So lets look at the price of the USANA Healthpak100 which can be purchased through auto-order (formally known as autoship) for $105.75

Healthpak100 Auto-Order price: $105.75
Cost of Sales: $19.61
Associate Incentives (commissions): $45.73
Selling, General, & Administrative (SG&A): $25.84 (Includes Research & Development of $0.74)
USANA Earnings: $14.56

How do USANA customers feel about this? Only 74 cents toward research and development! Now lets remove the commissions from the price of the Healthpak100. Instead of $105.75 for the Healthpak100, the product is now only $60.02 (We'll call it $59.95 for marketing purposes). Wouldn't you rather pay $59.95 for the product as a distributor (or customer) and be able to mark up the price yourself if you choose to retail the product? Remember, 66% of USANA associates never make a commission and 99% of associates never make a profit. So then what good does it do to overcharge 99.9% of USANA customers for an incentive they never benefit from? It only benefits the top 1% of distributors who are out primarily selling the "get rich scam" rather than selling the product...

USANAWatchDog answer to why USANA products are so expensive: 
To fund the pyramid scheme.

Sunday, May 25, 2014

USANA Training Material Teaches Its Distributors Not To Defend Their Position Against Negative Information

USANA provides their distributors with the following training material explaining how to deal with negative information about USANA. Here is a quick USANA review of an important piece of training material.


Here's a few quotes from USANA:
- If it is negative, you need to ignore it
- Do not defend your position
- Do not view it again
- Do not leave a comment
- Do not rate positive OR negative
- Do not link to it
- USANA is working to fix the problem
- Ignore negative information
- If approached, encourage others not to talk about it
- Report negative or false information to your market office
Do not defend your position? This is because USANA cannot defend their position. I think this is important for people who are considering joining the distributorship to see USANA's training material before they waste thousands of dollars on a pyramid scheme that can't defend their position.
____
* _EXERCISE TASK A_
Please copy the rows starting with the line that contains "List all objects" and going on through the end of the rows, swapping "objects" for "features" and changing nothing else. Leave the pictures out.

(Data records)
____
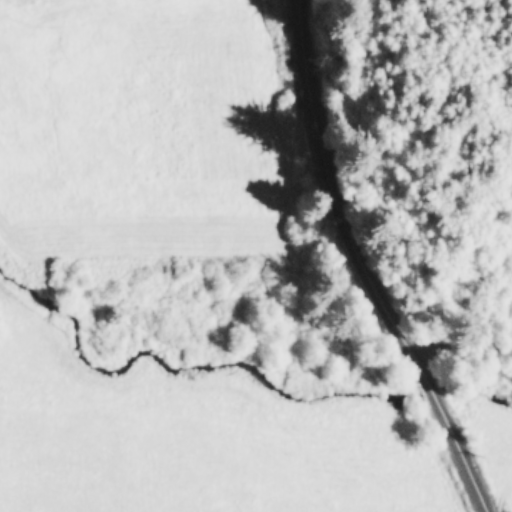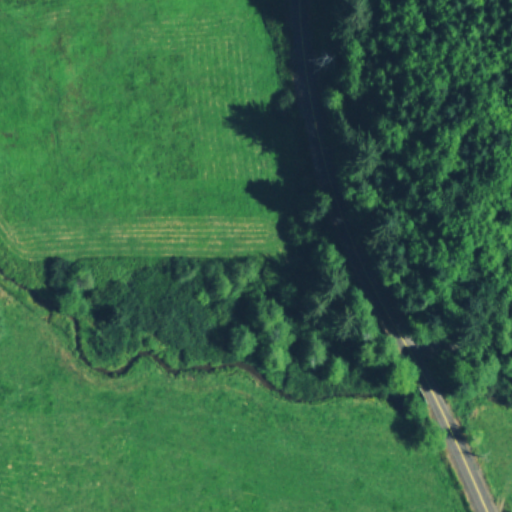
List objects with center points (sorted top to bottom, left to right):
road: (360, 267)
crop: (183, 296)
road: (459, 329)
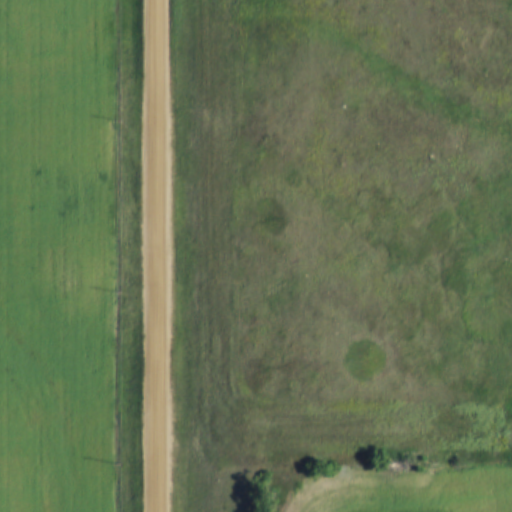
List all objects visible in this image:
road: (155, 256)
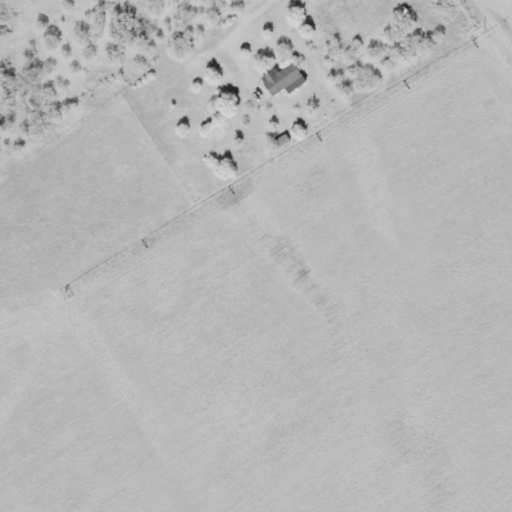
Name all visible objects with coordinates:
____
* _EXERCISE TASK B_
In the USANA pricing post, how much of the Healthpak100 price goes to research and development?

* _CORRECT OUTPUT A_
List all features visible in this image:
road: (155, 256)
Name all visible features with coordinates:

* _CORRECT OUTPUT B_
$0.74